We have an entry point from our ISP. It has the subnet 0, it's a MikroTik device over which we have zero control.
We have 2 dumb 4-port switches and 2 wrt54gl routers with DD-WRT installed.
These routers have the subnet of 1 by default, as in, 192.168.1.*. Thus, they give out IPs in that subnet. There are several wall ports throughout the company, so anything connected into those gets a subnet 0 because it basically goes straight to the MikroTik and the huge unmanaged switch it's connected to. I have connected the two WRTs to these wall ports as well, in an attempt to make them APs.

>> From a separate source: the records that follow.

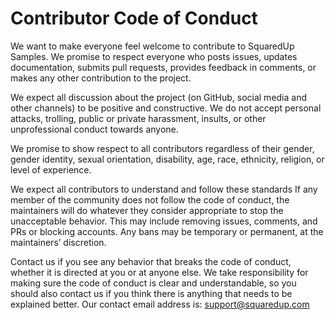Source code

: # Contributor Code of Conduct

We want to make everyone feel welcome to contribute to SquaredUp Samples.
We promise to respect everyone who posts issues, updates documentation, submits pull requests, provides feedback in comments, or makes any other contribution to the project.

We expect all discussion about the project (on GitHub, social media and other channels) to be positive and constructive.
We do not accept personal attacks, trolling, public or private harassment, insults, or other unprofessional conduct towards anyone.

We promise to show respect to all contributors regardless of their gender, gender identity, sexual orientation, disability, age, race, ethnicity, religion, or level of experience.

We expect all contributors to understand and follow these standards
If any member of the community does not follow the code of conduct, the maintainers will do whatever they consider appropriate to stop the unacceptable behavior.
This may include removing issues, comments, and PRs or blocking accounts.
Any bans may be temporary or permanent, at the maintainers’ discretion.

Contact us if you see any behavior that breaks the code of conduct, whether it is directed at you or at anyone else.
We take responsibility for making sure the code of conduct is clear and understandable, so you should also contact us if you think there is anything that needs to be explained better.
Our contact email address is: [support@squaredup.com](mailto:support@squaredup.com)
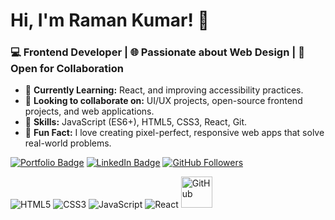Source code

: # Hi, I'm Raman Kumar! 👋

### 💻 Frontend Developer | 🌐 Passionate about Web Design | 🚀 Open for Collaboration

- 🌱 **Currently Learning:** React, and improving accessibility practices.
- 👯 **Looking to collaborate on:** UI/UX projects, open-source frontend projects, and web applications.
- 🎯 **Skills:** JavaScript (ES6+), HTML5, CSS3, React,  Git.
- 🔭 **Fun Fact:** I love creating pixel-perfect, responsive web apps that solve real-world problems.

[![Portfolio Badge](https://img.shields.io/badge/-Portfolio-black?style=flat-square&logo=appveyor)](https://ramankumar444.github.io/Something/index.html)
[![LinkedIn Badge](https://img.shields.io/badge/-LinkedIn-blue?style=flat-square&logo=Linkedin&logoColor=white)](https://www.linkedin.com/in/raman-kumar-8a1a09217/)
[![GitHub Followers](https://img.shields.io/github/followers/yourusername?label=Follow&style=social)](https://github.com/Ramankumar444)

<p align="left">
  <img src="https://img.icons8.com/color/48/000000/html-5.png" alt="HTML5"/>
  <img src="https://img.icons8.com/color/48/000000/css3.png" alt="CSS3"/>
  <img src="https://img.icons8.com/color/48/000000/javascript.png" alt="JavaScript"/>
  <img src="https://img.icons8.com/officel/48/000000/react.png" alt="React"/>
 <img src="https://img.icons8.com/ios-glyphs/50/ffffff/github.png" alt="GitHub" width="50" height="50"/>

</p>


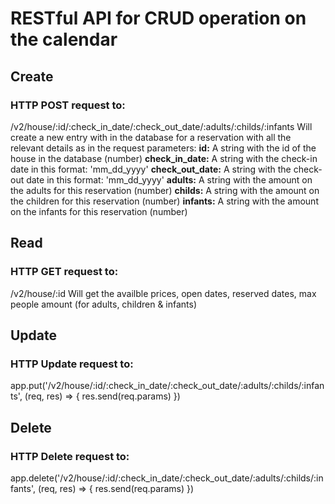 # RESTful API for CRUD operation on the calendar

## Create
### HTTP POST request to:
/v2/house/:id/:check_in_date/:check_out_date/:adults/:childs/:infants
Will create a new entry with in the database for a reservation with all the relevant details 
as in the request parameters:
**id:** 
A string with the id of the house in the database (number)
**check_in_date:**
A string with the check-in date in this format: 'mm_dd_yyyy'
**check_out_date:**
A string with the check-out date in this format: 'mm_dd_yyyy'
**adults:**
A string with the amount on the adults for this reservation (number)
**childs:**
A string with the amount on the children for this reservation (number)
**infants:**
A string with the amount on the infants for this reservation (number)


## Read
### HTTP GET request to:
/v2/house/:id
Will get the availble prices, open dates, reserved dates, max people amount (for adults, children & infants)

## Update
### HTTP Update request to:
app.put('/v2/house/:id/:check_in_date/:check_out_date/:adults/:childs/:infants', (req, res) => {
  res.send(req.params)
})

## Delete
### HTTP Delete request to:
app.delete('/v2/house/:id/:check_in_date/:check_out_date/:adults/:childs/:infants', (req, res) => {
  res.send(req.params)
})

The problem is, the APs give out 192.168.1.* IPs and the rest have 192.168.0.* IPs. Everything on 0 can print, because the printer is also on 0, but the others can't even though they're basically on the same network, since it all goes into the wall ports which go into the MikroTik.
I entered DD-WRT setup and changed the local address to 192.168.0.250 in an attempt to force a 0 subnet, and it works - it gives me a 0.* IP when I connect to it and internet works fine. However, I still cannot see the printer, while others who are connected to it "naturally", without a router in between, can see it and print fine.

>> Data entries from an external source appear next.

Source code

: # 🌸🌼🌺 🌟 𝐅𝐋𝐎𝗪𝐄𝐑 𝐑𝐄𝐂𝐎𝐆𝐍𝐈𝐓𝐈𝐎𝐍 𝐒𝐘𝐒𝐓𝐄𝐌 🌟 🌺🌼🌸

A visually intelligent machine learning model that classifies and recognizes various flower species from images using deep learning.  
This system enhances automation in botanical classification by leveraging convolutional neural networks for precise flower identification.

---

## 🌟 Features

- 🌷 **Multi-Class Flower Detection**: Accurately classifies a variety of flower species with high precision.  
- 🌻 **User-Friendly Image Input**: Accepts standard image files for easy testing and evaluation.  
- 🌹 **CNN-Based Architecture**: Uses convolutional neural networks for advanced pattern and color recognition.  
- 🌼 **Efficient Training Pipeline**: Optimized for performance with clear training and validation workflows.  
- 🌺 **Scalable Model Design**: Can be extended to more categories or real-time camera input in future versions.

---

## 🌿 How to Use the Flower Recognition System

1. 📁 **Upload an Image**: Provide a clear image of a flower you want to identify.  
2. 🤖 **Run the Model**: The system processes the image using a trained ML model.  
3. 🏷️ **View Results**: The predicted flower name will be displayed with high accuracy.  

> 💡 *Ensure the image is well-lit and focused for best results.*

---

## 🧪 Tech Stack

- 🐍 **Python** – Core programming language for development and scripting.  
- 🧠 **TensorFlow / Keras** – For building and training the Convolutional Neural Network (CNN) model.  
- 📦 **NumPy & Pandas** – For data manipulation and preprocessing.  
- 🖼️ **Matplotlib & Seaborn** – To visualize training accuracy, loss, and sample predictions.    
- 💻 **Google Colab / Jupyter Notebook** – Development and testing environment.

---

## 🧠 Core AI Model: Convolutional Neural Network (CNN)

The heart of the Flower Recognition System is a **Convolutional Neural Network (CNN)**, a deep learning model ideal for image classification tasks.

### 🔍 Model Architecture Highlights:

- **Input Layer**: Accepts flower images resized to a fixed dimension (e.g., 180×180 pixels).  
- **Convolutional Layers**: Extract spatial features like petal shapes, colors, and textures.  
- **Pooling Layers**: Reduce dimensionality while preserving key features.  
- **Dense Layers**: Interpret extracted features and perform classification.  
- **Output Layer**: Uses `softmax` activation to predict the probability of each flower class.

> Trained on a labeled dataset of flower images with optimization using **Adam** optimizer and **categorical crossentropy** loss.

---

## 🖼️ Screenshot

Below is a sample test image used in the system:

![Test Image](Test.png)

What can I do to make the printer appear on my AP's 0 subnet as well?
It sounds like you want the WRTs to act as AP/bridges not routers, and that you already have DHCP running on the 192.168.0 network. If you want your wireless clients on the same network as the wired connections you need to setup the DD-WRT as an AP not a DHCP enabled router. Basically just disable DHCP on the WRTs and connect them via LAN ports instead of WAN ports.